The womb is not verified by its virile fecundity, it is not a loaded gun just waiting to explode any moment. No. The womb exists sufficiently in its absolute potentiality. It is enough to simply be a woman. In a certain sense, to be a women is to embody the ontological act of being in the most graphic and beautiful way imaginable, to open the heavens and catch a glimpse of what is beyond the horizon.

To be a women is to be a mother, an offering, regardless of the gift. This is why so many gender feminists are thoroughly patriarchal in their most sacredly held binary assumption: that biological sex and socially constructed gender are distinct and separated entities. This is also why so many reactionaries against all forms of feminism fall into the very same, distorted structure of thought. As with most things, the issue is metaphysical, and the two opposing sides are sharing company.

Rather than escape the Womb, Christ ascends to it and shows us the womanist direction of theosis, the negative theological current of the Incarnation. The Ascension is a womanist manifesto because it manifests a two-fold Wombdom: the Son returns to the Womb of Love and offers the pure potentiality of the an earthly Womb, the Church ushered in through the guidance of his Mother and his penultimate offering, the Spirit.

The Kingdom of God is not regicidal, but it is matriarchal.
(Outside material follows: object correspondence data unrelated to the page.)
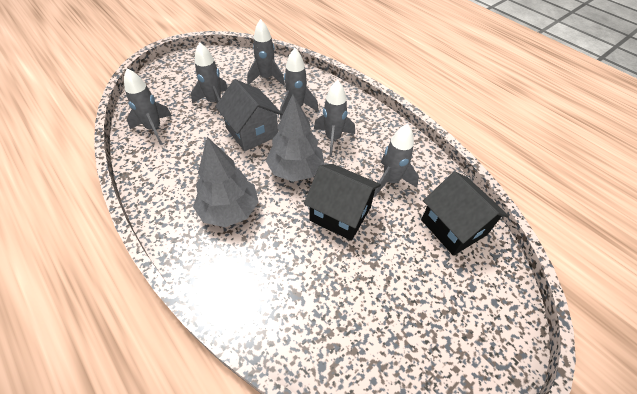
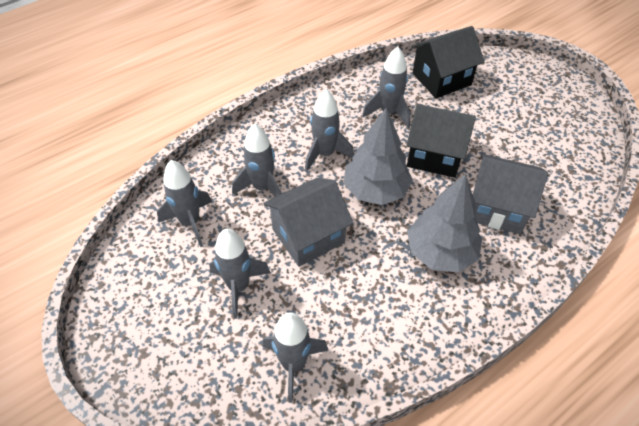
camera: 85 degrees left, 0 degrees up
(276, 260) = (497, 208): none -> grey house
(340, 214) = (434, 155): black house -> black house turned 75 degrees clockwise

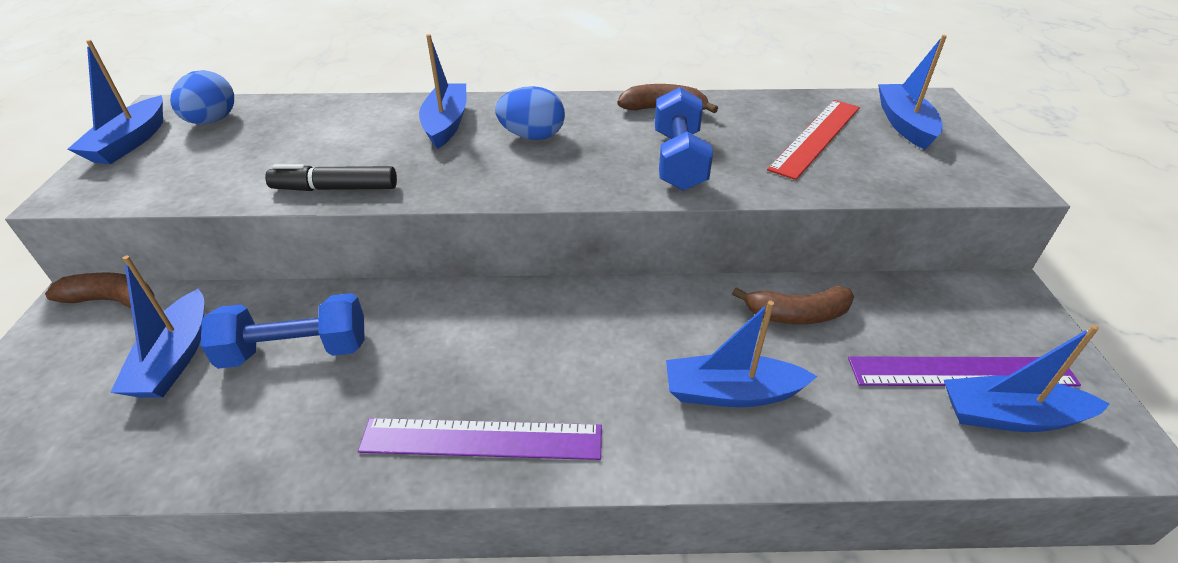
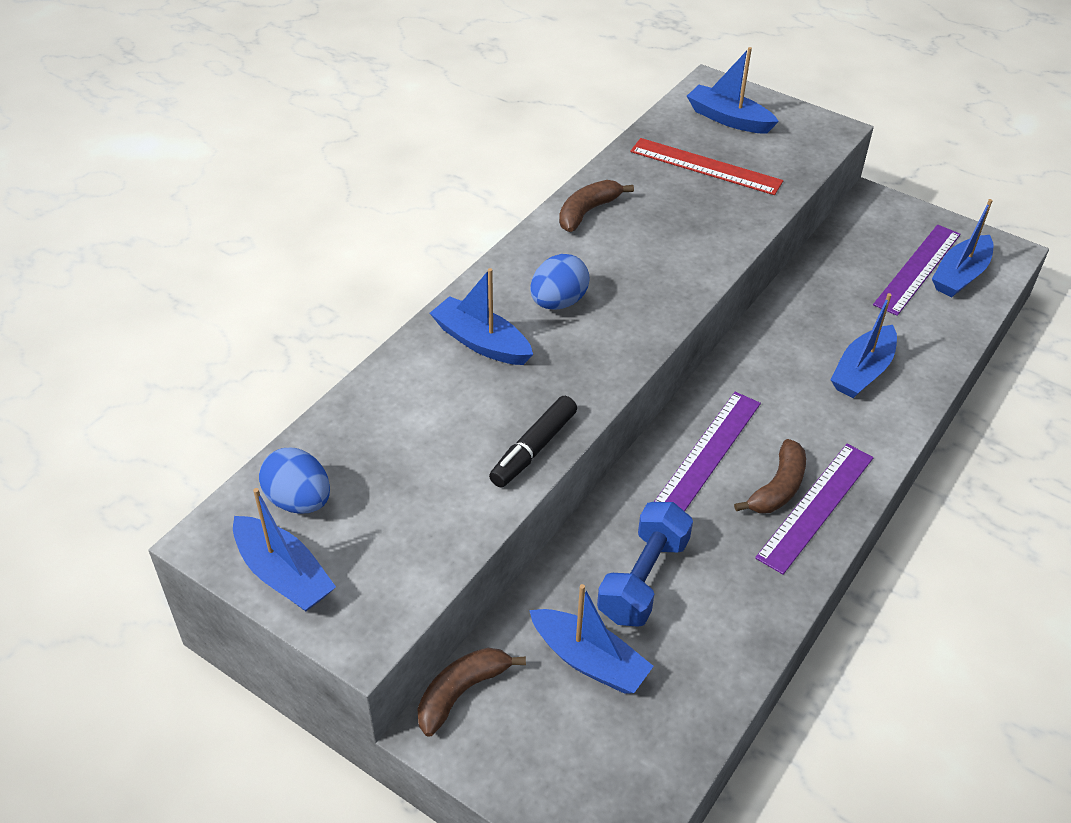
camera: 55 degrees left, 5 degrees up
(495, 326) = (708, 452): none -> purple ruler
(679, 160) = (673, 246): blue dumbbell -> none
(797, 315) = (819, 301): brown banana -> brown banana (778, 487)
(816, 137) = (705, 166): red ruler -> red ruler turned 45 degrees counterclockwise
This is why Augustine not only christened Plato; he also reversed the metaphysical cycle of Platonic enlightenment. There are many reasons I could give, but I believe the first of them is in plain view in his Confessions: Augustine contrasts his own, masculine conversion with the almost insultingly caricatured, feminine life of his mother, Monica.

Augustine understood what Descartes would reverse again: nemo est qui non amet, I am nothing without love.

For Augustine and for us all, the offering of a mother is the only offer we can never fully refuse, it is given in absentia, in total weakness, in suffering and in pain and the seemingly inevitable and reoccurring departure. Goodbye, again and again. But this is the only path to redemption, to the dark infinity of theosis: the mystery that is beyond Creation, the ceaseless  Nativity of Being*.

The Ascension, then, is an invitation, an offering. A sacrifice?

 * I must credit my dear friend, Eduardo Duarte, for the expression — “the ceaseless Nativity of Being” — I borrowed from his book, Being and Learning.